There's no question that I struggle with anxiety. Pretty much every day.
It's become such a habit, such a companion, I don't seem to be able to manage without it.
Even on a good day, a really nice, perfect day I still feel butterflies in my stomach and clenching in my throat -- physical symptoms of a wound up mind.
Living in the moment is always a struggle for me. I seem to be addicted to worrying about the next moment, the next task. I'm always anticipating where I need or want to be and have a hard time focusing on the task in front of me.
There are disciplines and tools that calm the anxiety and keep me anchored in the present moment:
•journaling (specifically morning pages as described in The Artist's Way)
•daily yoga practice -- even if it's just 20 - 30 minutes. ok, even if it's 15 minutes
Those are my three essential anchors.
When I decided to wean myself off the Prozac a few weeks ago I swore I would not waver from the above three habits.
We won't talk about how poorly I've done.
I titled this post Thursday Blessings. And then proceeded to talk about anxiety.
I do feel blessed today. Blessed with friends and family. With my new kitten and my sweet puppy. The opportunity to work at home in a nice quiet space, to flex my work time around my kids. It goes on and on.
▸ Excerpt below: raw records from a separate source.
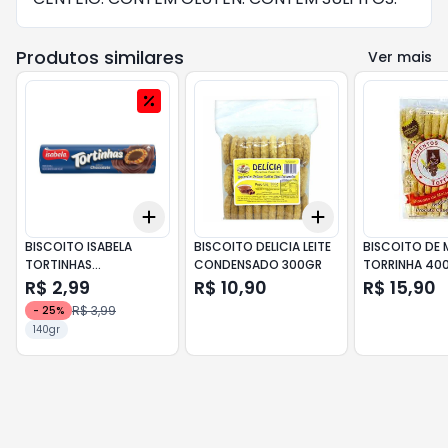
Produtos similares
Ver mais
Add
Add
+
3
+
5
+
10
+
3
+
5
+
10
BISCOITO ISABELA
BISCOITO DELICIA LEITE
BISCOITO DE 
TORTINHAS
CONDENSADO 300GR
TORRINHA 40
CHOCOLATE 140GR.
R$ 2,99
R$ 10,90
R$ 15,90
R$ 3,99
-
25
%
140gr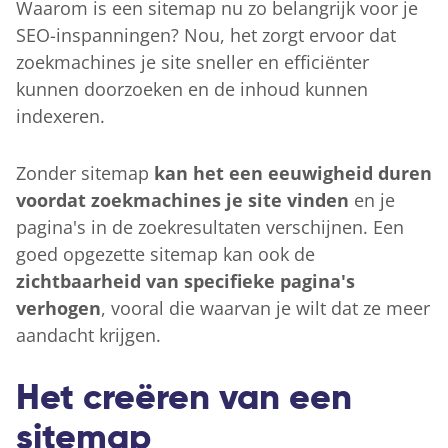
Waarom is een sitemap nu zo belangrijk voor je
SEO-inspanningen? Nou, het zorgt ervoor dat
zoekmachines je site sneller en efficiënter
kunnen doorzoeken en de inhoud kunnen
indexeren.
Zonder sitemap
kan het een eeuwigheid duren
voordat zoekmachines je site vinden
en je
pagina's in de zoekresultaten verschijnen. Een
goed opgezette sitemap kan ook de
zichtbaarheid van specifieke pagina's
verhogen
, vooral die waarvan je wilt dat ze meer
aandacht krijgen.
Het creëren van een
sitemap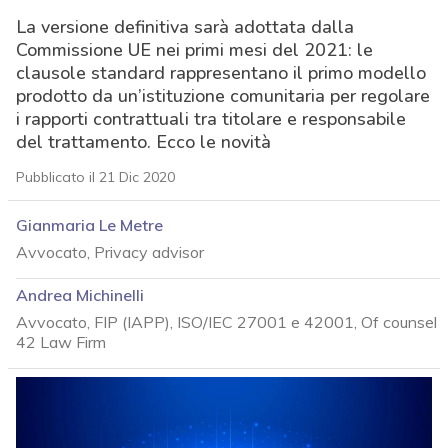
La versione definitiva sarà adottata dalla
Commissione UE nei primi mesi del 2021: le
clausole standard rappresentano il primo modello
prodotto da un’istituzione comunitaria per regolare
i rapporti contrattuali tra titolare e responsabile
del trattamento. Ecco le novità
Pubblicato il 21 Dic 2020
Gianmaria Le Metre
Avvocato, Privacy advisor
Andrea Michinelli
Avvocato, FIP (IAPP), ISO/IEC 27001 e 42001, Of counsel
42 Law Firm
acy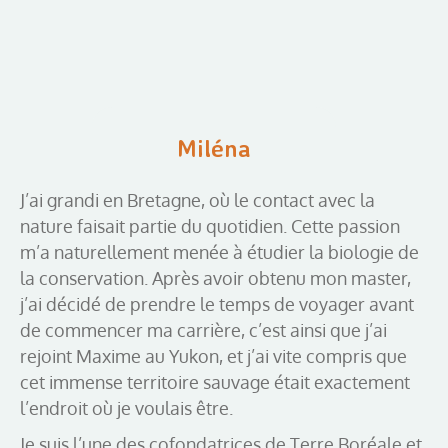
Miléna
J’ai grandi en Bretagne, où le contact avec la
nature faisait partie du quotidien. Cette passion
m’a naturellement menée à étudier la biologie de
la conservation. Après avoir obtenu mon master,
j’ai décidé de prendre le temps de voyager avant
de commencer ma carrière, c’est ainsi que j’ai
rejoint Maxime au Yukon, et j’ai vite compris que
cet immense territoire sauvage était exactement
l’endroit où je voulais être.
Je suis l’une des cofondatrices de Terre Boréale et,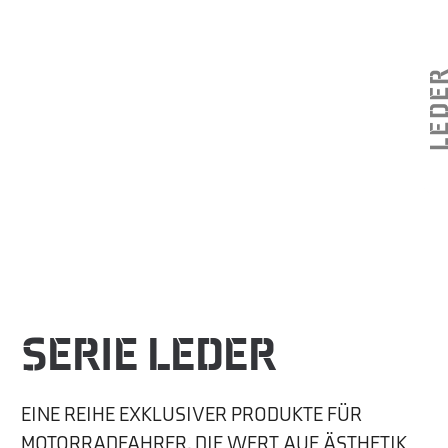
LED
SERIE LEDER
EINE REIHE EXKLUSIVER PRODUKTE FÜR
MOTORRADFAHRER, DIE WERT AUF ÄSTHETIK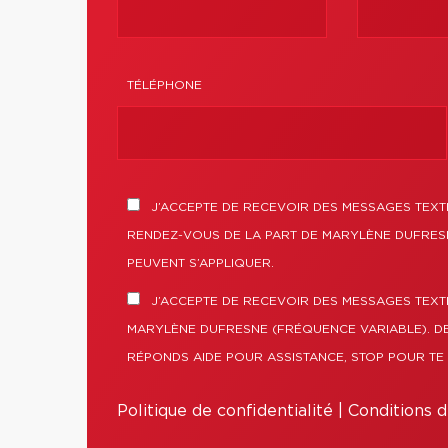
TÉLÉPHONE
J’ACCEPTE DE RECEVOIR DES MESSAGES TEXTE
RENDEZ-VOUS DE LA PART DE MARYLÈNE DUFRESN
PEUVENT S’APPLIQUER.
J’ACCEPTE DE RECEVOIR DES MESSAGES TEXT
MARYLÈNE DUFRESNE (FRÉQUENCE VARIABLE). DE
RÉPONDS AIDE POUR ASSISTANCE, STOP POUR TE 
Politique de confidentialité
|
Conditions d'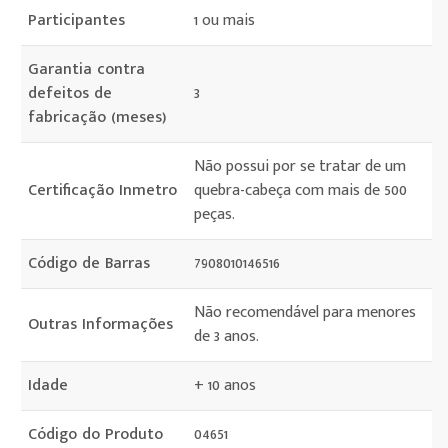
Participantes
1 ou mais
Garantia contra
defeitos de
3
fabricação (meses)
Não possui por se tratar de um
Certificação Inmetro
quebra-cabeça com mais de 500
peças.
Código de Barras
7908010146516
Não recomendável para menores
Outras Informações
de 3 anos.
Idade
+ 10 anos
Código do Produto
04651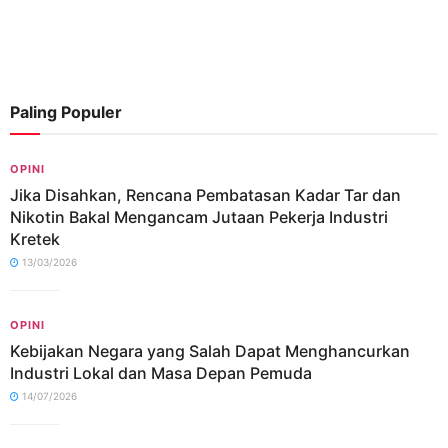
Paling Populer
OPINI
Jika Disahkan, Rencana Pembatasan Kadar Tar dan
Nikotin Bakal Mengancam Jutaan Pekerja Industri
Kretek
13/03/2026
OPINI
Kebijakan Negara yang Salah Dapat Menghancurkan
Industri Lokal dan Masa Depan Pemuda
14/07/2026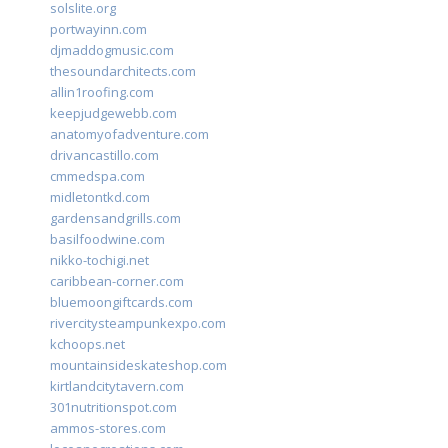
solslite.org
portwayinn.com
djmaddogmusic.com
thesoundarchitects.com
allin1roofing.com
keepjudgewebb.com
anatomyofadventure.com
drivancastillo.com
cmmedspa.com
midletontkd.com
gardensandgrills.com
basilfoodwine.com
nikko-tochigi.net
caribbean-corner.com
bluemoongiftcards.com
rivercitysteampunkexpo.com
kchoops.net
mountainsideskateshop.com
kirtlandcitytavern.com
301nutritionspot.com
ammos-stores.com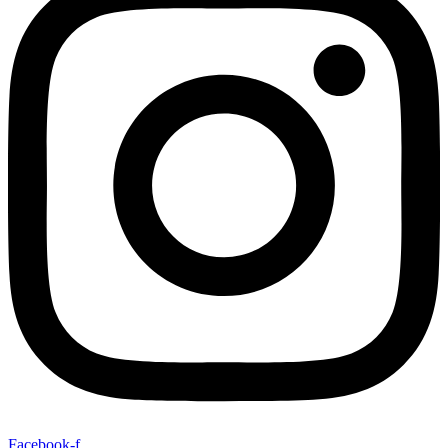
Facebook-f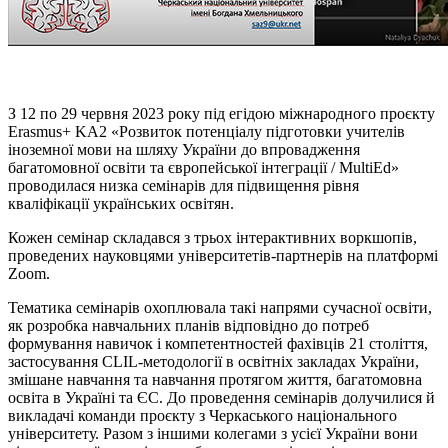
З 12 по 29 червня 2023 року під егідою міжнародного проєкту
Erasmus+ KA2 «Розвиток потенціалу підготовки учителів
іноземної мови на шляху України до впровадження
багатомовної освіти та європейської інтеграції / MultiEd»
проводилася низка семінарів для підвищення рівня
кваліфікації українських освітян.
Кожен семінар складався з трьох інтерактивних воркшопів,
проведених науковцями університетів-партнерів на платформі
Zoom.
Тематика семінарів охоплювала такі напрями сучасної освіти,
як розробка навчальних планів відповідно до потреб
формування навичок і компетентностей фахівців 21 століття,
застосування CLIL-методології в освітніх закладах України,
змішане навчання та навчання протягом життя, багатомовна
освіта в Україні та ЄС. До проведення семінарів долучилися й
викладачі команди проєкту з Черкаського національного
університету. Разом з іншими колегами з усієї України вони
I'm doing the 30 days of gratitude on Facebook and I think that is helping me with an awareness of the good in my life. Making my way back to blogging is helping as well. It's helping me prioritize.
Anxiety and worry are rooted and woven deep within my psyche, my mind, my heart. Contemplating unraveling it can bring on more anxiety.
Sitting still, closing my eyes, breathing. Even for five minutes, can bring me back. So I'm recommitting to the above three disciplines again, and I'm recommitting to some habit changes -- getting to bed early, cutting out television, finding more quiet space.
When I do the above my productivity skyrockets, my mind is quiet and I find the space and depth I need -- mentally and physically.